Anti-Semitic Wagner Letter Heads for Auction
A letter containing anti-Semitic comments written by German composer Richard Wagner is slated for auction in Yerushalayim next week, The Times of Israel the reported.
Wagner’s music is under an unofficial ban in Israel due to the composer’s notorious bigotry and his identification with Hitler and Nazism. He was said to be Hitler’s favorite composer.
In the handwritten letter, dated April 25, 1869, and addressed to French philosopher Edouard Schure, Wagner contended that Jewish assimilation into French society obscures “the corroding influence of the Jewish spirit on modern culture,” and warned that the French know “very little” about the Jews.

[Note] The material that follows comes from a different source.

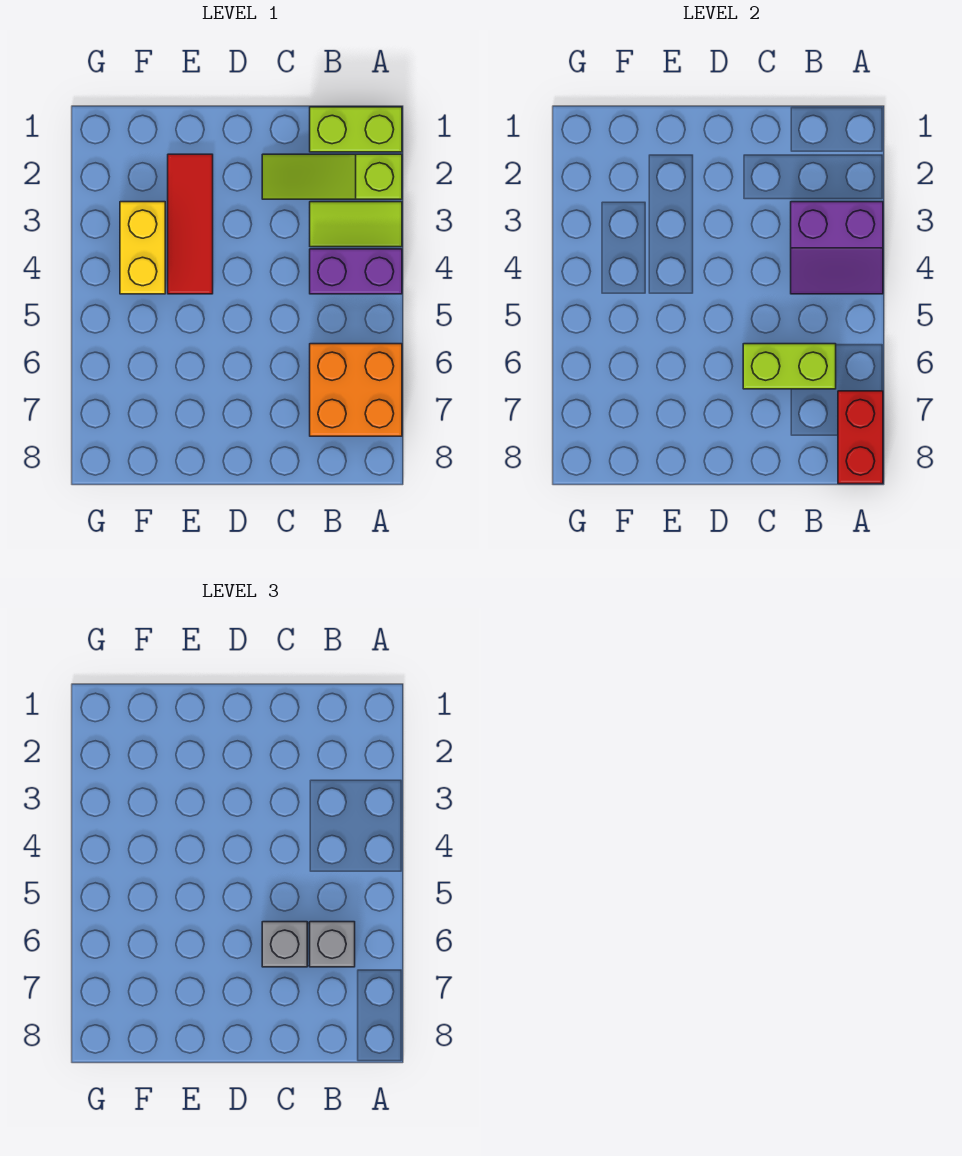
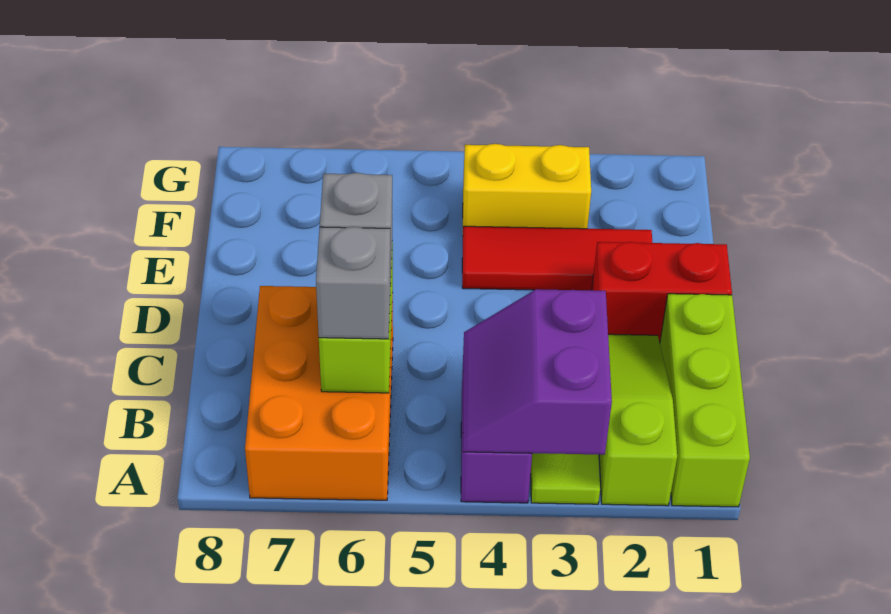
lime 1x2 brick [310,107,402,152] -> lime 1x3 brick [660,294,750,507]
orange 2x2 brick [310,344,402,436] -> orange 2x3 brick [245,286,393,500]
red 1x2 brick [838,391,883,484] -> red 1x2 brick moved to [592,242,732,342]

Wagner made full disclosure of his views in a pamphlet titled “Judaism in Music,” originally published in 1850.
Meron Eren, a co-founder and owner of the Kedem auction house which hopes to sell the item, said this was the first time he was offering a Wagnerian artifact.
“Wagner would roll over in his grave” if he knew that a bearded Jew in Yerushalayim was going to profit from his letter, Eren observed.
Attempts to perform Wagner’s music in Israel have precipitated strenuous protests over the years, amounting to a boycott, whereas many German products are popular among Israelis, from Bosch washing machines to Volkswagen and Mercedes cars. Israeli trains and submarines are also made in Germany.
Jonathan Livny, head of the Israel Wagner Society, offered an explanation: “It’s easy to boycott him because most of the people don’t listen to his music,” said Livny.
Because of his personal identification with the Nazis, Wagner has become a “symbol of the Holocaust,” in a way that other things German have not, Livny said.